I know that patient empowerment is a big thing and we stress that at our meetings. That has come a long way since my journey started. It will continue to be important so patients can be part of the decision making along with their health providers and be informed as to what is happening with their treatments.

An enlightened patient is a good patient and makes for a better team work approach to their care. It must be said that careful reading and proper sources of information are very important.

When I was initially diagnosed my boss said to me “Hey shark cartilage – I hear that can rid you of cancer” or someone said to me “wear magnetic bracelets, I think that cures cancer.” There are people in the depths of despair that might reach out for anything. Maybe 20 years ago this might have been true (I hope not now), but this is what I went through with friends thinking they were helping.

Q What is next for you as an advocate?

I do like to speak one on one with newly diagnosed patients that come to our meetings. We still have two or three families per month that are new to the MM community or want to be brought up on new developments and ideas or quality of life issues they may be facing.

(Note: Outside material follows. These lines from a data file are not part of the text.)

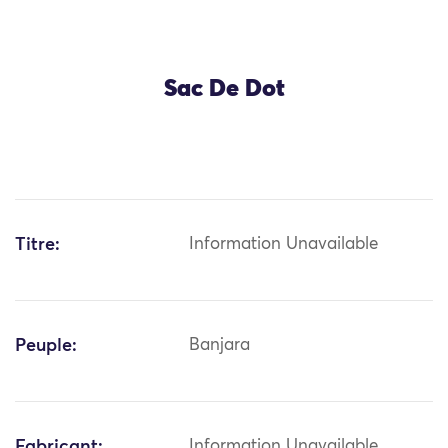
Sac De Dot
Titre:
Information Unavailable
Peuple:
Banjara
Fabricant:
Information Unavailable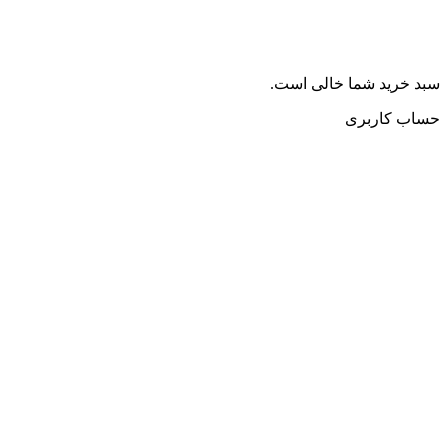
سبد خرید شما خالی است.
حساب کاربری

To be part of this medical revolution is terrific.

Closing statement

There is no cure now, but we are getting close, and interest in knowledge is expanding. We get our largest crowd at the meeting following the ASH conferences and I find that amazing.

Personally, I want to stress that the mental and physical challenges of getting cancer at any age are traumatic. I was stricken at a relatively young age with MM and I can attest that without the support of family and friends it is a long haul back to recovery.

It affected our family life, the way I felt about myself, what I thought to be important and the job I did – it really affects the commitments you make to your family and society.

For me, in particular, the effects of this orphan cancer will remain forever in the faces of those not here today to see the giant steps we have taken to make Multiple Myeloma more like a chronic disease or a curable one and not the death sentence it once was. I want to be part of the solution, a beam of light to those new to the journey.